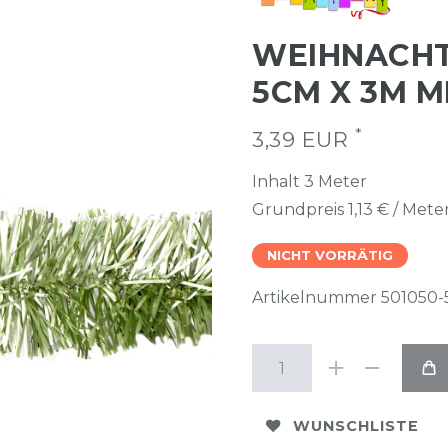
WEIHNACHT
5CM X 3M M
*
3,39 EUR
Inhalt
3
Meter
Grundpreis
1,13 € / Mete
NICHT VORRÄTIG
Artikelnummer
501050-
WUNSCHLISTE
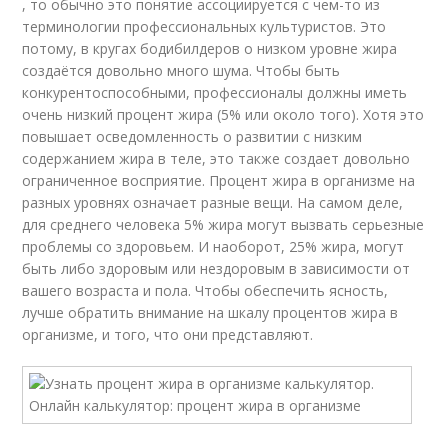
, то обычно это понятие ассоциируется с чем-то из
терминологии профессиональных культуристов. Это
потому, в кругах бодибилдеров о низком уровне жира
создаётся довольно много шума. Чтобы быть
конкурентоспособными, профессионалы должны иметь
очень низкий процент жира (5% или около того). Хотя это
повышает осведомленность о развитии с низким
содержанием жира в теле, это также создает довольно
ограниченное восприятие. Процент жира в организме на
разных уровнях означает разные вещи. На самом деле,
для среднего человека 5% жира могут вызвать серьезные
проблемы со здоровьем. И наоборот, 25% жира, могут
быть либо здоровым или нездоровым в зависимости от
вашего возраста и пола. Чтобы обеспечить ясность,
лучше обратить внимание на шкалу процентов жира в
организме, и того, что они представляют.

• _Work required_:
Lines from the entries that contain the string "Чтобы" must be found and copied.

• _Written response_:
создаётся довольно много шума. Чтобы быть
вашего возраста и пола. Чтобы обеспечить ясность,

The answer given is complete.